[Source records]
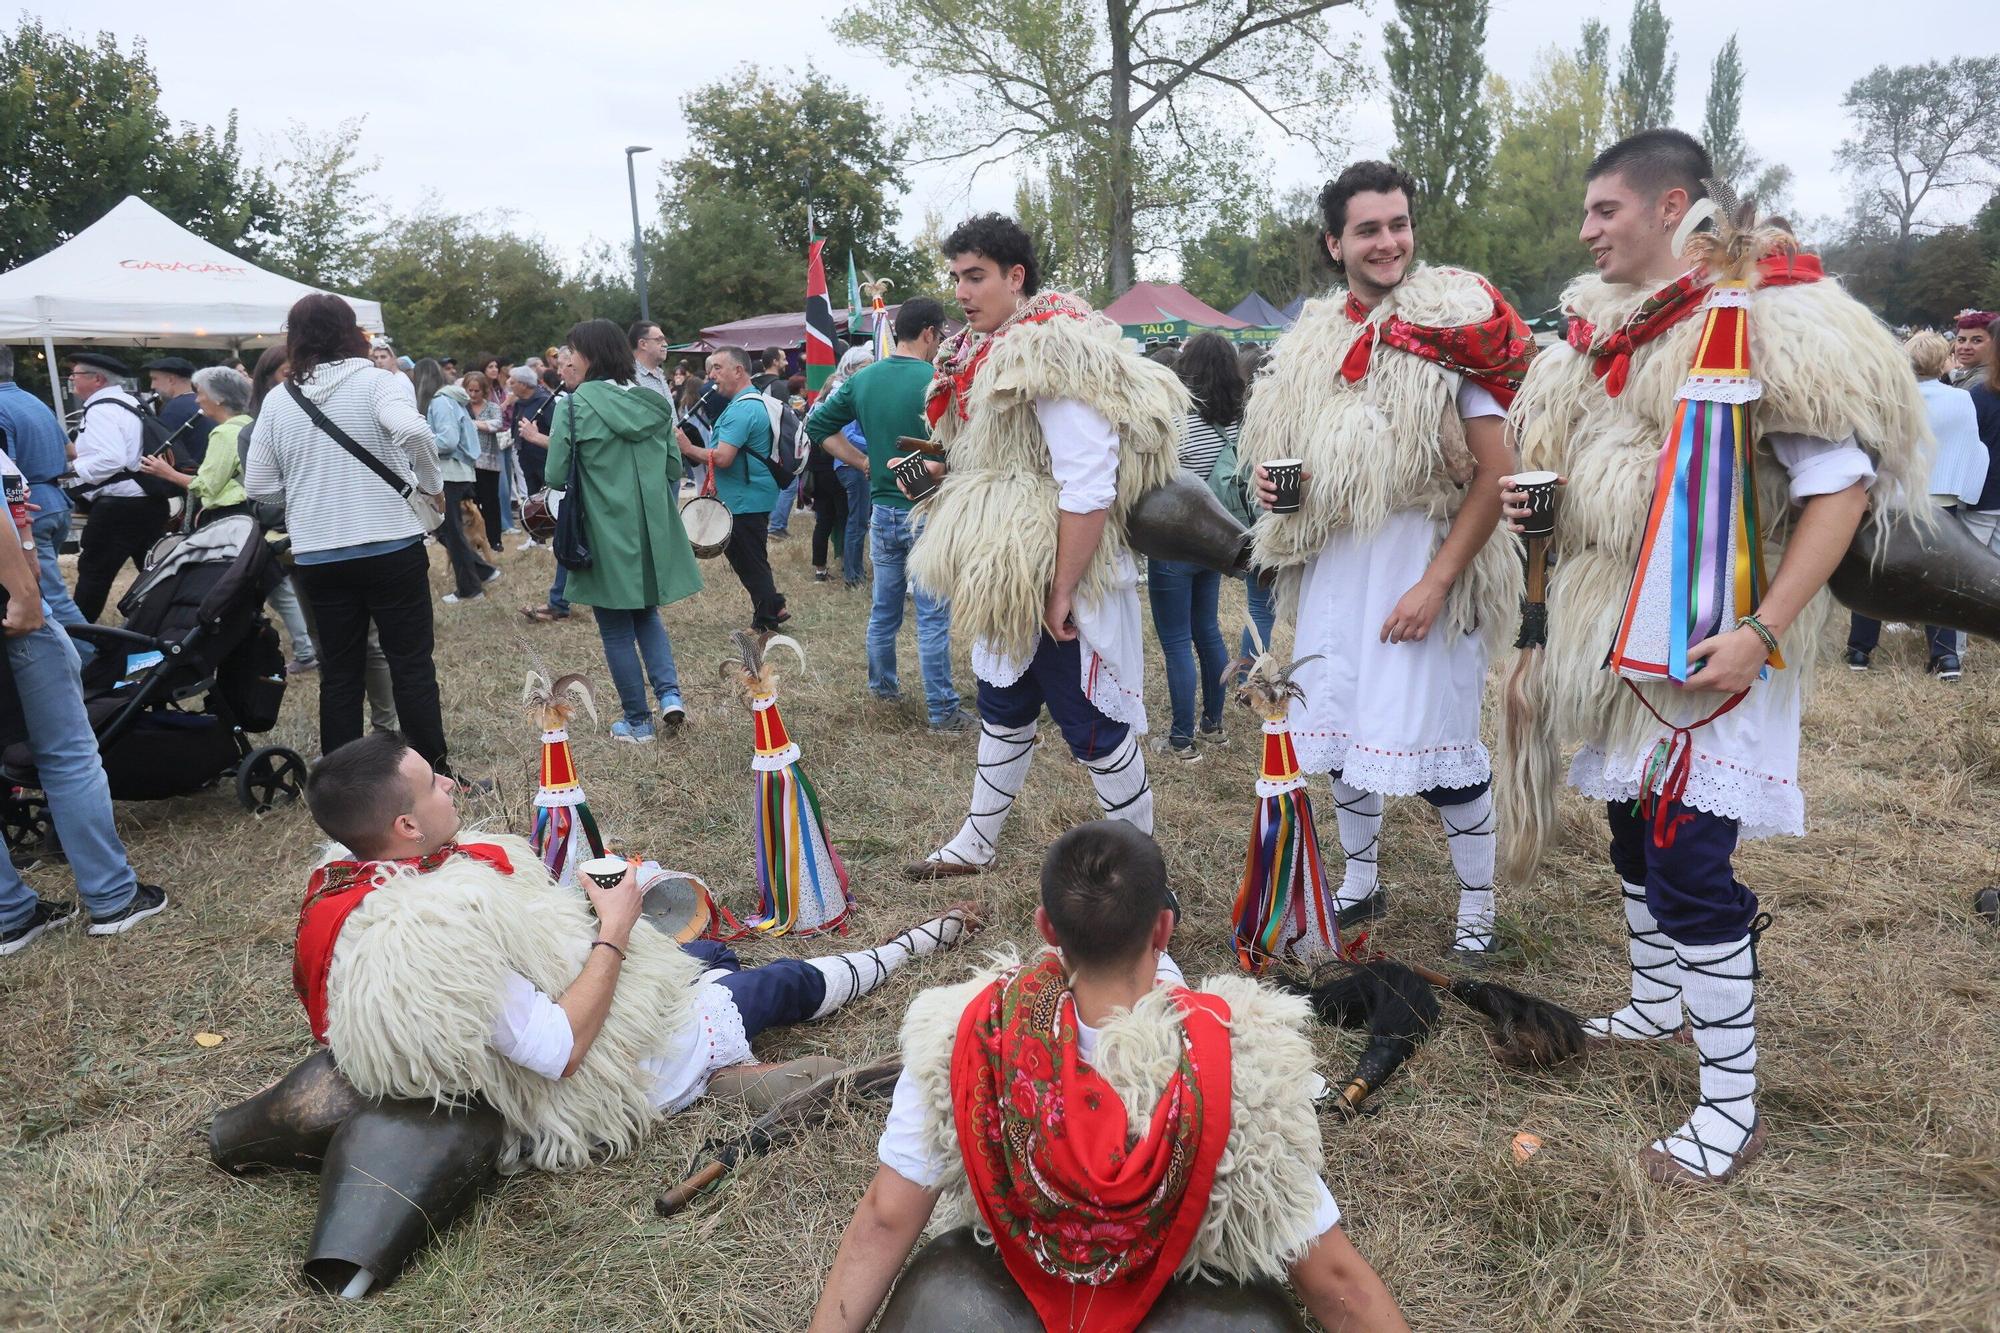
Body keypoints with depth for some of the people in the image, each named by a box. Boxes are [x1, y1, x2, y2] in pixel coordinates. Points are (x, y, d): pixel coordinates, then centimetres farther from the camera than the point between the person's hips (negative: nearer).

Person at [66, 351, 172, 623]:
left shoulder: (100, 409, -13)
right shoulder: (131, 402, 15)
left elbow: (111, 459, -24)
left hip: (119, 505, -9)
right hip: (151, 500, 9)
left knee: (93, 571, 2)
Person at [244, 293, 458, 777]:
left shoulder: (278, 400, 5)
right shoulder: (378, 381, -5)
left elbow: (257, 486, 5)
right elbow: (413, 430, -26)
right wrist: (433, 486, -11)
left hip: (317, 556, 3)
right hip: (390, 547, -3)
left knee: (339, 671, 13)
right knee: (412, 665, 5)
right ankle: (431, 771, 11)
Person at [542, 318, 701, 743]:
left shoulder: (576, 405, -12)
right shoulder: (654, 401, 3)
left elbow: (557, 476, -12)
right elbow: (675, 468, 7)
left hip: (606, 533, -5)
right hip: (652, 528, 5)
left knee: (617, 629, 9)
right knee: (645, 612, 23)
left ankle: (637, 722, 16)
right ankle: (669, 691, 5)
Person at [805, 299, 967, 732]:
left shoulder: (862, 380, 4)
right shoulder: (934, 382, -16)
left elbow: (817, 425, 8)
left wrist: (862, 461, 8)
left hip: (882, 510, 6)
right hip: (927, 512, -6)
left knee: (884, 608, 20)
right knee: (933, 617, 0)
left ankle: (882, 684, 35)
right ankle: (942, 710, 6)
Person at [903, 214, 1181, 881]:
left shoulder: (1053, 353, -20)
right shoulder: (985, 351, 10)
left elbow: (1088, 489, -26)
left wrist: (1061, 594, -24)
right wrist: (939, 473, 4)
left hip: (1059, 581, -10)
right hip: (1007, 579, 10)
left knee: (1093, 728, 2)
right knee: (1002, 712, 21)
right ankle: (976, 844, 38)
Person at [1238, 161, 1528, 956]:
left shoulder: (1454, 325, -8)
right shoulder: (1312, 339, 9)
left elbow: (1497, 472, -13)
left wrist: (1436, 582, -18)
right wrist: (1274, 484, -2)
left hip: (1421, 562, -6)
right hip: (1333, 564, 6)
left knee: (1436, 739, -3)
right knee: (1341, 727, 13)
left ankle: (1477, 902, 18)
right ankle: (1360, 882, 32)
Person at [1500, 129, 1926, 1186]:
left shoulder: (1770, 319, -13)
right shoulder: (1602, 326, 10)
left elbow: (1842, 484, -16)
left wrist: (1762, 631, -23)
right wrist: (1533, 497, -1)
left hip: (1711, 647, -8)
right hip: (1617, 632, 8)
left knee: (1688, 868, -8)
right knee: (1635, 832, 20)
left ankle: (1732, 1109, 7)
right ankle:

[Aim of the exercise]
Skip every image and output the remaining records exactly.

[Result of this exercise]
Body keypoints with depth for some of the people in the image, each named by a box. Boxes are [x1, y1, x2, y2] in pixel coordinates. Points are (x, y, d): pixel coordinates, then centimetres farther from the camera than the point between the person's hips (negative: nearer).

Person at [66, 351, 172, 623]:
left shoulder: (100, 409, -13)
right shoulder: (131, 402, 15)
left elbow: (111, 459, -24)
left hip: (119, 505, -9)
right hip: (151, 500, 9)
left knee: (93, 571, 2)
Person at [244, 293, 458, 777]:
left shoulder: (278, 400, 5)
right shoulder: (378, 381, -5)
left elbow: (257, 486, 5)
right elbow: (413, 430, -26)
right wrist: (433, 486, -11)
left hip: (317, 556, 3)
right hip: (390, 547, -3)
left knee: (339, 671, 13)
right knee: (412, 665, 5)
right ankle: (431, 771, 11)
Person at [542, 318, 701, 743]:
left shoulder: (576, 405, -12)
right shoulder: (654, 401, 3)
left elbow: (557, 476, -12)
right elbow: (675, 468, 7)
left hip: (606, 533, -5)
right hip: (652, 528, 5)
left knee: (617, 629, 9)
right knee: (645, 612, 23)
left ankle: (637, 722, 16)
right ankle: (669, 691, 5)
Person at [805, 299, 967, 732]:
left shoulder: (862, 380, 4)
right shoulder: (934, 382, -16)
left elbow: (817, 425, 8)
left wrist: (862, 461, 8)
left hip: (882, 510, 6)
right hip: (927, 512, -6)
left knee: (884, 608, 20)
right knee: (933, 617, 0)
left ankle: (882, 684, 35)
right ankle: (942, 710, 6)
Person at [903, 214, 1181, 881]:
left shoulder: (1053, 353, -20)
right shoulder: (985, 351, 10)
left elbow: (1088, 489, -26)
left wrist: (1061, 594, -24)
right wrist: (939, 473, 4)
left hip: (1059, 581, -10)
right hip: (1007, 579, 10)
left knee: (1093, 728, 2)
right knee: (1002, 712, 21)
right ankle: (976, 844, 38)
Person at [1238, 161, 1528, 956]:
left shoulder: (1454, 325, -8)
right shoulder: (1312, 339, 9)
left elbow: (1497, 472, -13)
left wrist: (1436, 582, -18)
right wrist: (1274, 484, -2)
left hip: (1421, 562, -6)
right hip: (1333, 564, 6)
left knee: (1436, 739, -3)
right knee: (1341, 727, 13)
left ankle: (1477, 902, 18)
right ankle: (1360, 882, 32)
Person at [1500, 129, 1926, 1186]:
left shoulder: (1770, 319, -13)
right shoulder: (1602, 326, 10)
left elbow: (1842, 484, -16)
left wrist: (1762, 631, -23)
right wrist: (1533, 497, -1)
left hip: (1711, 647, -8)
right hip: (1617, 632, 8)
left knee: (1688, 868, -8)
right knee: (1635, 832, 20)
left ankle: (1732, 1109, 7)
right ankle:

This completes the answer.